> _TEXTO PARA REVISAR_:
Por Diego Fares sj
Los magos anhelaban encontrar al Niño de la estrella para adorarlo. Y cuando la estrella se detuvo encima del lugar donde estaba el Niño, se llenaron de inmensa alegría, entraron en la casa, vieron al Niño con María su Madre y, postrándose, le adoraron y le ofrecieron sus dones de oro, incienso y mirra.
Herodes decía que quería adorarlo, pero en realidad quería matarlo.
Nuestra postura ante la adoración define nuestra vida. La define “en lo secreto”, define la contextura de nuestro corazón: si será de carne, de piedra o un corazón virtual (nueva posibilidad gracias a la tecnología). El corazón virtual no es ni de piedra ni de carne (ni “líquido” –de sangre-, pura ternura, como decía el cura de Ars que tenía que llegar a ser, de viejos, nuestro corazón).
El corazón virtual no “es” sino que se deja “afectar” por todo lo que aparece y va cambiando de amores, ideas, sentimientos y pasiones sin darse cuenta de cómo cambia.

> _QUÉ SE PIDE_:
**1.** Según el texto sobre la adoración, ¿por qué el corazón virtual es una posibilidad nueva? Explícalo en una a tres oraciones.
**2.** En el texto sobre la adoración, ¿qué dones ofrecieron los magos al Niño?
**3.** Reescribe como lista el párrafo del texto sobre la adoración que empieza con "Nuestra postura ante la adoración", conservando sus datos principales.

> _CONJUNTO DE MATERIAL_:
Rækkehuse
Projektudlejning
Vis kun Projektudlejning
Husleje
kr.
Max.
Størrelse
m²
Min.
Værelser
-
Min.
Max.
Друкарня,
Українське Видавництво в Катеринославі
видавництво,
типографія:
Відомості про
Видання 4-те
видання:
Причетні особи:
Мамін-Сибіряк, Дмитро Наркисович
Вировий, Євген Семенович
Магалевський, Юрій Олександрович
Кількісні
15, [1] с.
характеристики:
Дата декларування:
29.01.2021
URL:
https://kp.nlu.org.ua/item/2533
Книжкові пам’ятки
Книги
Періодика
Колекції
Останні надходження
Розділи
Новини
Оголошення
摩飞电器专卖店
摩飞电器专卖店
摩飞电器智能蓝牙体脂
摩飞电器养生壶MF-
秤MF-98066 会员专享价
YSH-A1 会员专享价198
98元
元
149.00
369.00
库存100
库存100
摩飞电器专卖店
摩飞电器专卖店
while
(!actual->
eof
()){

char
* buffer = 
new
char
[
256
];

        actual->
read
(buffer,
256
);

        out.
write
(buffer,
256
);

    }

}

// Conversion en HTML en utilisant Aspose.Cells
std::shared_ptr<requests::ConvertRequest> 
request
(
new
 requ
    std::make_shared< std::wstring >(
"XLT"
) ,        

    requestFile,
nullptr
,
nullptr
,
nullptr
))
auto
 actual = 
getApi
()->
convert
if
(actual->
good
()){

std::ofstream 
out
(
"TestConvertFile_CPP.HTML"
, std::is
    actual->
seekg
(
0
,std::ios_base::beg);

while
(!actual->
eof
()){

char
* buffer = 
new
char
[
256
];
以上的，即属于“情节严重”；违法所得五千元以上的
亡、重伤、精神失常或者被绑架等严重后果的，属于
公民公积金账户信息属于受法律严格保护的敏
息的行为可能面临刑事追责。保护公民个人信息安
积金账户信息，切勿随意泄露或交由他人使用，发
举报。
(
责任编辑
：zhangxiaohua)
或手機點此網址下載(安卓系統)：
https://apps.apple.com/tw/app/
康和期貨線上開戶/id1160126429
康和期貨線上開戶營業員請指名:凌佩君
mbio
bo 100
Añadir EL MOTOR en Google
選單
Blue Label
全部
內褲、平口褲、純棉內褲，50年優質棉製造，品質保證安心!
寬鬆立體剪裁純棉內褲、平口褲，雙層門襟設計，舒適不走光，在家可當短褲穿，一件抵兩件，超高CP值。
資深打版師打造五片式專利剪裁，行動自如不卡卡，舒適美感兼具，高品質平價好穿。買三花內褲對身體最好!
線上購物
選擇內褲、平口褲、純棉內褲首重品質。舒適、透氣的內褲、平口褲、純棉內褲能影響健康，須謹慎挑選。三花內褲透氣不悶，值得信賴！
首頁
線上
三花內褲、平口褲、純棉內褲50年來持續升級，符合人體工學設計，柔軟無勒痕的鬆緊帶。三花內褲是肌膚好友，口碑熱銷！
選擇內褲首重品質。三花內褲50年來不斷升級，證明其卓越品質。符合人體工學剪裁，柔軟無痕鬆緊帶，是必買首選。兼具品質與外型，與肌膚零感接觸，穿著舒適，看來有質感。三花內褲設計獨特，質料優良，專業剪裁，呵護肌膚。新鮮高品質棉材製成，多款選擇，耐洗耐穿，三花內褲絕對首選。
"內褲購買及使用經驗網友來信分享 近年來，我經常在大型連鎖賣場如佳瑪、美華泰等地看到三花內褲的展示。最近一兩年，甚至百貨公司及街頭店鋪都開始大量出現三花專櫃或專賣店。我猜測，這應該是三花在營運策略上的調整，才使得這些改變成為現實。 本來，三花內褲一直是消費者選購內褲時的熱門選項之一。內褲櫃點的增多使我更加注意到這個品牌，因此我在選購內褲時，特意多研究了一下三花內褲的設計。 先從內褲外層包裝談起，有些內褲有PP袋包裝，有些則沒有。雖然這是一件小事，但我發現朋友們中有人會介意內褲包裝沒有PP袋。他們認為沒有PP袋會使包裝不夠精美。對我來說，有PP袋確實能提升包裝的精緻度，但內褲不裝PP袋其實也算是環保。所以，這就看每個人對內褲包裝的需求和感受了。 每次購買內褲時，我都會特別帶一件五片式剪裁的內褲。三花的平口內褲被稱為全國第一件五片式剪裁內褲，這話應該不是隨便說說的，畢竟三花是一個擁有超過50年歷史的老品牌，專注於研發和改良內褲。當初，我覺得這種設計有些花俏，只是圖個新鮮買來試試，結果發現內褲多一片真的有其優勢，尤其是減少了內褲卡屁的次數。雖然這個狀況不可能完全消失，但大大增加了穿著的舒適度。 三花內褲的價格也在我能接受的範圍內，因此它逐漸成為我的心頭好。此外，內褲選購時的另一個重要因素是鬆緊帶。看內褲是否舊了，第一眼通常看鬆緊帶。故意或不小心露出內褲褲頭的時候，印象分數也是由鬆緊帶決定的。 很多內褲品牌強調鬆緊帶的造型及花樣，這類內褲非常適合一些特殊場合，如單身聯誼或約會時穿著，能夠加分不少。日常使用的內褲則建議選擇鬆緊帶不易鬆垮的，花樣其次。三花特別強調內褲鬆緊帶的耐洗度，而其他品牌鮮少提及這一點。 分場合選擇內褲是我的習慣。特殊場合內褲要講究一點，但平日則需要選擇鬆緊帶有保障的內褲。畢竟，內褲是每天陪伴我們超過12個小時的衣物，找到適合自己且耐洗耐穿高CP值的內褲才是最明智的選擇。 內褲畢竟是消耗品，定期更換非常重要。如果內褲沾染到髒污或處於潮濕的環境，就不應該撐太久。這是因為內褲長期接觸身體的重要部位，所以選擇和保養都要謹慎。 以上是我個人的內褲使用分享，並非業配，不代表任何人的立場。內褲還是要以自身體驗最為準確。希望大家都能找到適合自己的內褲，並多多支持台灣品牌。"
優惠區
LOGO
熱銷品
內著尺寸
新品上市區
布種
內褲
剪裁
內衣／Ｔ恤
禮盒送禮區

> _LISTA DE RESPUESTAS_:
**1.** El corazón virtual es una posibilidad nueva gracias a la tecnología. El texto lo presenta como una tercera opción, que no es ni de piedra ni de carne.

**2.** Le ofrecieron oro, incienso y mirra.

**3.**
- Nuestra postura ante la adoración define nuestra vida "en lo secreto" y define la contextura de nuestro corazón.
- Ese corazón puede ser de carne, de piedra o virtual; el virtual es una posibilidad nueva gracias a la tecnología.
- El corazón virtual no es ni de piedra ni de carne.
- Tampoco es "líquido", de sangre y pura ternura, como decía el cura de Ars que tenía que llegar a ser nuestro corazón de viejos.